1945 Bay-class anti-aircraft frigate of the Royal Navy

HMS Start Bay (K604/F604) was a Bay-class anti-aircraft frigate of the British Royal Navy, named for Start Bay in Devon. In commission from 1945 to 1946 in the Mediterranean Fleet, she spent most of her career in the Reserve Fleet.

==Construction==
The ship was originally ordered from Harland and Wolff, Belfast, on 6 March 1943 as the Loch Arklet. However the contract was then changed, and the ship was laid down to a revised design as a Bay-class anti-aircraft frigate on 8 February 1944, launched on 15 February 1945, and not completed until 6 September 1945, after the end of hostilities.

==Service history==
Start Bay was originally assigned to the British Pacific Fleet, but after the surrender of Japan in August this was changed and she was allocated for service in the 66th Escort Division in the Mediterranean Fleet. After trials, testing, and working-up at Tobermory she sailed for Malta in November 1945, to carry out patrol duties in western Mediterranean, with visits to Gibraltar and Catania. She also deployed as guardship at Trieste, and carried out patrols in eastern Mediterranean to intercept ships taking illegal Jewish immigrants to Palestine in mid-1946.
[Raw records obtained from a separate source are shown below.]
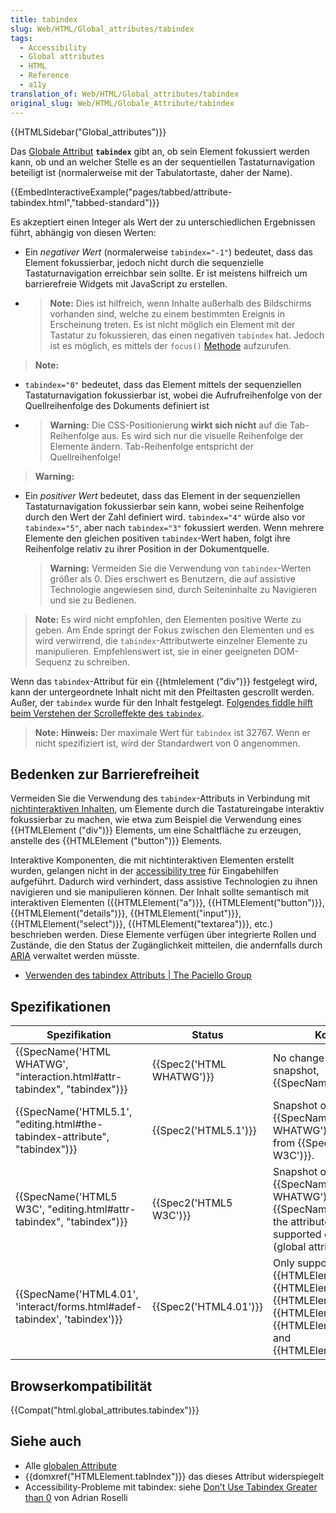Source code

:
 ```yaml
---
title: tabindex
slug: Web/HTML/Global_attributes/tabindex
tags:
  - Accessibility
  - Global attributes
  - HTML
  - Reference
  - a11y
translation_of: Web/HTML/Global_attributes/tabindex
original_slug: Web/HTML/Globale_Attribute/tabindex
---
```

{{HTMLSidebar("Global_attributes")}}

Das [Globale Attribut](/de/docs/Web/HTML/Global_attributes) **`tabindex`** gibt an, ob sein Element fokussiert werden kann, ob und an welcher Stelle es an der sequentiellen Tastaturnavigation beteiligt ist (normalerweise mit der Tabulatortaste, daher der Name).

{{EmbedInteractiveExample("pages/tabbed/attribute-tabindex.html","tabbed-standard")}}

Es akzeptiert einen Integer als Wert der zu unterschiedlichen Ergebnissen führt, abhängig von diesen Werten:

- Ein _negativer Wert_ (normalerweise `tabindex="-1"`) bedeutet, dass das Element fokussierbar, jedoch nicht durch die sequenzielle Tastaturnavigation erreichbar sein sollte. Er ist meistens hilfreich um barrierefreie Widgets mit JavaScript zu erstellen.
- > **Note:** Dies ist hilfreich, wenn Inhalte außerhalb des Bildschirms vorhanden sind, welche zu einem bestimmten Ereignis in Erscheinung treten. Es ist nicht möglich ein Element mit der Tastatur zu fokussieren, das einen negativen `tabindex` hat. Jedoch ist es möglich, es mittels der `focus()` [Methode](/de/docs/Web/API/HTMLElement/focus) aufzurufen.

> **Note:**

- `tabindex="0"` bedeutet, dass das Element mittels der sequenziellen Tastaturnavigation fokussierbar ist, wobei die Aufrufreihenfolge von der Quellreihenfolge des Dokuments definiert ist
- > **Warning:** Die CSS-Positionierung **wirkt sich nicht** auf die Tab-Reihenfolge aus. Es wird sich nur die visuelle Reihenfolge der Elemente ändern. Tab-Reihenfolge entspricht der Quellreihenfolge!

> **Warning:**

- Ein _positiver Wert_ bedeutet, dass das Element in der sequenziellen Tastaturnavigation fokussierbar sein kann, wobei seine Reihenfolge durch den Wert der Zahl definiert wird. `tabindex="4"` würde also vor `tabindex="5"`, aber nach `tabindex="3"` fokussiert werden. Wenn mehrere Elemente den gleichen positiven `tabindex`-Wert haben, folgt ihre Reihenfolge relativ zu ihrer Position in der Dokumentquelle.

  > **Warning:** Vermeiden Sie die Verwendung von `tabindex`-Werten größer als 0. Dies erschwert es Benutzern, die auf assistive Technologie angewiesen sind, durch Seiteninhalte zu Navigieren und sie zu Bedienen.

> **Note:** Es wird nicht empfohlen, den Elementen positive Werte zu geben. Am Ende springt der Fokus zwischen den Elementen und es wird verwirrend, die `tabindex`-Attributwerte einzelner Elemente zu manipulieren. Empfehlenswert ist, sie in einer geeigneten DOM-Sequenz zu schreiben.

Wenn das `tabindex`-Attribut für ein {{htmlelement ("div")}} festgelegt wird, kann der untergeordnete Inhalt nicht mit den Pfeiltasten gescrollt werden. Außer, der `tabindex` wurde für den Inhalt festgelegt. [Folgendes fiddle hilft beim Verstehen der Scrolleffekte des `tabindex`](https://jsfiddle.net/jainakshay/0b2q4Lgv/).

> **Note:** **Hinweis:** Der maximale Wert für `tabindex` ist 32767. Wenn er nicht spezifiziert ist, wird der Standardwert von 0 angenommen.

## Bedenken zur Barrierefreiheit

Vermeiden Sie die Verwendung des `tabindex`-Attributs in Verbindung mit [nichtinteraktiven Inhalten](/de/docs/Web/Guide/HTML/Content_categories#Interactive_content), um Elemente durch die Tastatureingabe interaktiv fokussierbar zu machen, wie etwa zum Beispiel die Verwendung eines {{HTMLElement ("div")}} Elements, um eine Schaltfläche zu erzeugen, anstelle des {{HTMLElement ("button")}} Elements.

Interaktive Komponenten, die mit nichtinteraktiven Elementen erstellt wurden, gelangen nicht in der [accessibility tree](/de/docs/Learn/Accessibility/What_is_accessibility#Accessibility_APIs) für Eingabehilfen aufgeführt. Dadurch wird verhindert, dass assistive Technologien zu ihnen navigieren und sie manipulieren können. Der Inhalt sollte semantisch mit interaktiven Elementen ({{HTMLElement("a")}}, {{HTMLElement("button")}}, {{HTMLElement("details")}}, {{HTMLElement("input")}}, {{HTMLElement("select")}}, {{HTMLElement("textarea")}}, etc.) beschrieben werden. Diese Elemente verfügen über integrierte Rollen und Zustände, die den Status der Zugänglichkeit mitteilen, die andernfalls durch [ARIA](/de/docs/Web/Accessibility/ARIA) verwaltet werden müsste.

- [Verwenden des tabindex Attributs | The Paciello Group](https://developer.paciellogroup.com/blog/2014/08/using-the-tabindex-attribute/)

## Spezifikationen

| Spezifikation                                                                                        | Status                           | Kommentar                                                                                                                                                                                                                         |
| ---------------------------------------------------------------------------------------------------- | -------------------------------- | --------------------------------------------------------------------------------------------------------------------------------------------------------------------------------------------------------------------------------- |
| {{SpecName('HTML WHATWG', "interaction.html#attr-tabindex", "tabindex")}}     | {{Spec2('HTML WHATWG')}} | No change from latest snapshot, {{SpecName('HTML5.1')}}.                                                                                                                                                                 |
| {{SpecName('HTML5.1', "editing.html#the-tabindex-attribute", "tabindex")}} | {{Spec2('HTML5.1')}}     | Snapshot of {{SpecName('HTML WHATWG')}}, no change from {{SpecName('HTML5 W3C')}}.                                                                                                                                |
| {{SpecName('HTML5 W3C', "editing.html#attr-tabindex", "tabindex")}}             | {{Spec2('HTML5 W3C')}}     | Snapshot of {{SpecName('HTML WHATWG')}}. From {{SpecName("HTML4.01")}}, the attribute is now supported on all elements (global attributes).                                                                      |
| {{SpecName('HTML4.01', 'interact/forms.html#adef-tabindex', 'tabindex')}}     | {{Spec2('HTML4.01')}}     | Only supported on {{HTMLElement("a")}}, {{HTMLElement("area")}}, {{HTMLElement("button")}}, {{HTMLElement("object")}}, {{HTMLElement("select")}}, and {{HTMLElement("textarea")}}. |

## Browserkompatibilität

{{Compat("html.global_attributes.tabindex")}}

## Siehe auch

- Alle [globalen Attribute](/de/docs/Web/HTML/Global_attributes)
- {{domxref("HTMLElement.tabIndex")}} das dieses Attribut widerspiegelt
- Accessibility-Probleme mit tabindex: siehe [Don’t Use Tabindex Greater than 0](http://adrianroselli.com/2014/11/dont-use-tabindex-greater-than-0.html) von Adrian Roselli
In September 1946 she joined the newly formed 5th Frigate Flotilla based in Malta, and continued her patrols in the Eastern Mediterranean. She returned to the UK in October, was decommissioned in November, and put into Reserve at Portsmouth. She was refitted at Southampton in 1948, and her pennant number was changed to F604 in May 1948.

The ship attended the Coronation Review at Spithead in 1953 as part of the Reserve Fleet. She then carried out visits to ports on the south coast of England and in Wales before returning to Portsmouth.

==Decommissioning and disposal==
Placed on the Disposal List in 1958, she was sold to the British Iron & Steel Corporation (BISCO) for breaking-up by J. Cashmore, and arrived in tow at the breaker's yard in Newport, Wales, on 22 July 1958.